Ich bin aus dem Markieren witziger, nachdenklicher und interessanter Textstellen in diesem Buch gar nicht herausgekommen. Manche Witze sind wirklich böse, halten uns einen Spiegel vor oder sind gar kontrovers. Andere sind nett und harmlos, bringen uns zum Schmunzeln und haben das Buch für mich zu einem echten Genuss gemacht. Über die sozialen Medien kam nach einem meiner Posts die Frage auf, ob dies Witze „auf Kosten anderer“ sind, ob es richtig ist darüber zu Lachen. Ob das lustig ist. Natürlich gibt es kein allgemeines empfinden für „lustig“ und ich kann nur dafür sprechen, dass dieses Buch meinen Geschmack getroffen hat. Gleichzeitig ist Humor häufig „gegen“ irgendeine Eigenschaft oder Personengruppe gerichtet. Für mich bedeutet das nicht in jedem Fall einen Angriff, sondern wie schon gesagt, die lockere Möglichkeit auch über ernste Themen zu sprechen.
„Funny girl“ bietet eine tolle Geschichte, die durch eine spannende Nebenhandlung noch wertvoll ergänzt wird. Vielleicht wirkt der Ehrenmord in der Handlung ein wenig zu klischeehaft und stellt die Kontraste der Kulturen zu platt heraus, die Auflösung dieser Geschichte ist ergreifend und rundet die Botschaft des Buches wunderbar ab.
Genau wie alle Charaktere im Buch gerade durch ihre Einzigartigkeit sympathisch wirken, ruft dieses Buch dazu auf die eigene Einzigartigkeit zu akzeptieren und zu nutzen. Trotz Konflikten für seine Ziele einzustehen und sich dabei gegenseitig mit Respekt zu begegnen.

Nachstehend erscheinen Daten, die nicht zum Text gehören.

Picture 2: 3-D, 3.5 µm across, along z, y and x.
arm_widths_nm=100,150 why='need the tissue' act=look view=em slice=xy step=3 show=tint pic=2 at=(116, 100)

Ich habe „Funny girl“ von der ersten bis zur letzten Seite genossen und habe sowohl die eingeschobenen Stand-up Comedy Texte, als auch die ernsteren Abschnitte mit Begeisterung verschlungen. Die Witze und Dialoge sind nicht immer politisch korrekt, die Botschaft aber wertvoll. Wer mit dieser Art von zum Teil derbem Humor ein Problem hat, sollte dieses Buch nicht lesen, alle anderen können eine spannende, kontrastreiche Geschichte genießen.